** Complete the following **
**A)** In the reply about the Spark SQL benchmark, what does computing statistics allow Spark SQL to do?
**B)** Rewrite the portion of the benchmark reply between "There are a" and "they try this?", inclusive, replacing "broadcast" with "replicate".

** Reading text **
---------------

Re: Surprising Spark SQL benchmark

2014-10-31 Thread Patrick Wendell
Hey Nick,

Unfortunately Citus Data didn't contact any of the Spark or Spark SQL
developers when running this. It is really easy to make one system
look better than others when you are running a benchmark yourself
because tuning and sizing can lead to a 10X performance improvement.
This benchmark doesn't share the mechanism in a reproducible way.

There are a bunch of things that aren't clear here:

1. Spark SQL has optimized parquet features, were these turned on?
2. It doesn't mention computing statistics in Spark SQL, but it does
this for Impala and Parquet. Statistics allow Spark SQL to broadcast
small tables which can make a 10X difference in TPC-H.
3. For data larger than memory, Spark SQL often performs better if you
don't call cache, did they try this?

Basically, a self-reported marketing benchmark like this that
*shocker* concludes this vendor's solution is the best, is not
particularly useful.

---------------

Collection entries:
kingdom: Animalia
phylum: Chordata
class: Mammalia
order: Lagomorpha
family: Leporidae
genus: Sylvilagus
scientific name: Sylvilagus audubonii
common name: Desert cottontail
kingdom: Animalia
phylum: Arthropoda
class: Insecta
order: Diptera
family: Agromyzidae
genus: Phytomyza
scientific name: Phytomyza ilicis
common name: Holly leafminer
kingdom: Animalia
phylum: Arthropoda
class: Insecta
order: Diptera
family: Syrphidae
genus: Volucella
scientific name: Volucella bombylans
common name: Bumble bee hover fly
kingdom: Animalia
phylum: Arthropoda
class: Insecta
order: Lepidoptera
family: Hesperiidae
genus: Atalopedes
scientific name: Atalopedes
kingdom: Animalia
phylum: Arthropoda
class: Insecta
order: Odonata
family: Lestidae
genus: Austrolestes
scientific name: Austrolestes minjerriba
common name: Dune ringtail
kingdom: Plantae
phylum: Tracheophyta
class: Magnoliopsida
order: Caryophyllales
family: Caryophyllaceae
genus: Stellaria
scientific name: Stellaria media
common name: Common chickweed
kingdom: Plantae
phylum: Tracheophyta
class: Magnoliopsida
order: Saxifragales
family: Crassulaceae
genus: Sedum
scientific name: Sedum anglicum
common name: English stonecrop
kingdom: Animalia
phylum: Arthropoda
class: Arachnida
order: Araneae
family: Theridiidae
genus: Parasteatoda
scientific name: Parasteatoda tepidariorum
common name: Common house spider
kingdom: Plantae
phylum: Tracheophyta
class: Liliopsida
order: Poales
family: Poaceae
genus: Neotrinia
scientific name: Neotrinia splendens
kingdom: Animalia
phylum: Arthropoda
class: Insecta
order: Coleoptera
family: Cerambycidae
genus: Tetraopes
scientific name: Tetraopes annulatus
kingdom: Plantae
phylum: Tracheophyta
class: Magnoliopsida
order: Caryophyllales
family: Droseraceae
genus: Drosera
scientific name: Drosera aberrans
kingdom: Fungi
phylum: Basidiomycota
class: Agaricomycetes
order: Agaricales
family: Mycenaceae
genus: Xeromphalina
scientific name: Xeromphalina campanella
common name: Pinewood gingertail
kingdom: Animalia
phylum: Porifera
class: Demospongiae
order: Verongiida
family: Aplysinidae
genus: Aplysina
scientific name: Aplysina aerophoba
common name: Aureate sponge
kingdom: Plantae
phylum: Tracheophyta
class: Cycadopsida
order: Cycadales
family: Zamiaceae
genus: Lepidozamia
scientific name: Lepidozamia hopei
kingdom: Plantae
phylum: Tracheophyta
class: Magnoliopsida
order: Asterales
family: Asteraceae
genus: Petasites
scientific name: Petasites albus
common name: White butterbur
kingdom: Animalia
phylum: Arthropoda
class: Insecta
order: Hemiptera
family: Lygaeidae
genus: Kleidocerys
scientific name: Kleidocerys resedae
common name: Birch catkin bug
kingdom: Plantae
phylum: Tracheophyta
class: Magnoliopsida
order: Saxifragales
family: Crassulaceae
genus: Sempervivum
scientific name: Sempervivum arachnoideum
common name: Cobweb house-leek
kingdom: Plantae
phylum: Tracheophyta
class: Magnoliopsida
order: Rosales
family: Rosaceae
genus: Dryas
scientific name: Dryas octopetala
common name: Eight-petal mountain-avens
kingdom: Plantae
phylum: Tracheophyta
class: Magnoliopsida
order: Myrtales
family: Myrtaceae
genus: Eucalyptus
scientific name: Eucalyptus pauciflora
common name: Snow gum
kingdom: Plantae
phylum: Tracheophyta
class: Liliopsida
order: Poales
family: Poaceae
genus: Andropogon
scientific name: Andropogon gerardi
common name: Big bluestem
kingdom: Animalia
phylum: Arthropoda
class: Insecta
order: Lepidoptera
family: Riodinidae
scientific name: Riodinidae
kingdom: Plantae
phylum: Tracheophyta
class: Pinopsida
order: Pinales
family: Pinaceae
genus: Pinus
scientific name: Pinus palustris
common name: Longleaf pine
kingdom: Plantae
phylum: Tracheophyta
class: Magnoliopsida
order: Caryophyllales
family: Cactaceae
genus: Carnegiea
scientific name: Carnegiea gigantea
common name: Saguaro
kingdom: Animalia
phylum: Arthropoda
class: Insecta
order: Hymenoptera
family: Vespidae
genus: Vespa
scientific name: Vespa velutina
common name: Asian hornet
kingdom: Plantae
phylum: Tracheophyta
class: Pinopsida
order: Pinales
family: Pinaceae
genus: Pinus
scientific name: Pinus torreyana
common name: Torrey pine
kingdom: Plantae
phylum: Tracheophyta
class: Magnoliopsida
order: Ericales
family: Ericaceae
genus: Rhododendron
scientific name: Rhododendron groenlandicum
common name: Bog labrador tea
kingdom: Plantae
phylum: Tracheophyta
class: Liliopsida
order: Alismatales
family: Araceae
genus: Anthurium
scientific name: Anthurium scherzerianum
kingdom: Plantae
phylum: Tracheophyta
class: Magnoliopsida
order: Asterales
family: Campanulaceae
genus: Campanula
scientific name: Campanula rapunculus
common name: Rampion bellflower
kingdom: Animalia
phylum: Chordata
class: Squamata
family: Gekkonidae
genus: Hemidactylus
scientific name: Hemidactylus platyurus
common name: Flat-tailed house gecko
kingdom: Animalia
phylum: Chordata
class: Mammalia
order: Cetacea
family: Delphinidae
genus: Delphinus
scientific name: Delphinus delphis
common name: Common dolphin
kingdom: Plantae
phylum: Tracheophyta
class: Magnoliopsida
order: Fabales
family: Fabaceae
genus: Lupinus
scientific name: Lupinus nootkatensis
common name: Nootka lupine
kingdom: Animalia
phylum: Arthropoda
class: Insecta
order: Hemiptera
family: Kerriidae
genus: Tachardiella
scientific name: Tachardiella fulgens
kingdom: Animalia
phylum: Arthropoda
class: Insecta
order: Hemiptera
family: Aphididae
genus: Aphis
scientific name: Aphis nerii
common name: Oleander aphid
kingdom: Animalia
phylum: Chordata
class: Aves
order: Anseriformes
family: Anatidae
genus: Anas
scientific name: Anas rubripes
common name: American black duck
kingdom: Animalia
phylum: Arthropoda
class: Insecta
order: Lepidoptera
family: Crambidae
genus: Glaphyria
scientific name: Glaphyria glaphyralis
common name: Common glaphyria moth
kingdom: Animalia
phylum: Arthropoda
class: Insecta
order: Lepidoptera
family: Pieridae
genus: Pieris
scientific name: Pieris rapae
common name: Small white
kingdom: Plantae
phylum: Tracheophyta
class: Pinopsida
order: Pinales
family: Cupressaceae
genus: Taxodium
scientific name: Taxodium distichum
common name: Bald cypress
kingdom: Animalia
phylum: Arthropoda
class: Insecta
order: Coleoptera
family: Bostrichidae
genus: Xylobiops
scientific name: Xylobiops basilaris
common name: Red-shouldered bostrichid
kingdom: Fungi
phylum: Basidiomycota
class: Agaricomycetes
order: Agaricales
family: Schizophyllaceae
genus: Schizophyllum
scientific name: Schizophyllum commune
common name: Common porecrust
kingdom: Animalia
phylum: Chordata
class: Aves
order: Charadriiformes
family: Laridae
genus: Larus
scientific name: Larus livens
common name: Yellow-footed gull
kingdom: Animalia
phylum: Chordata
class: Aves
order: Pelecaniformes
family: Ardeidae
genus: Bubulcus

---------------

** Set of answers **
**A)** Statistics allow Spark SQL to broadcast small tables, which can make a 10X difference in TPC-H.

**B)**
There are a bunch of things that aren't clear here:

1. Spark SQL has optimized parquet features, were these turned on?
2. It doesn't mention computing statistics in Spark SQL, but it does
this for Impala and Parquet. Statistics allow Spark SQL to replicate
small tables which can make a 10X difference in TPC-H.
3. For data larger than memory, Spark SQL often performs better if you
don't call cache, did they try this?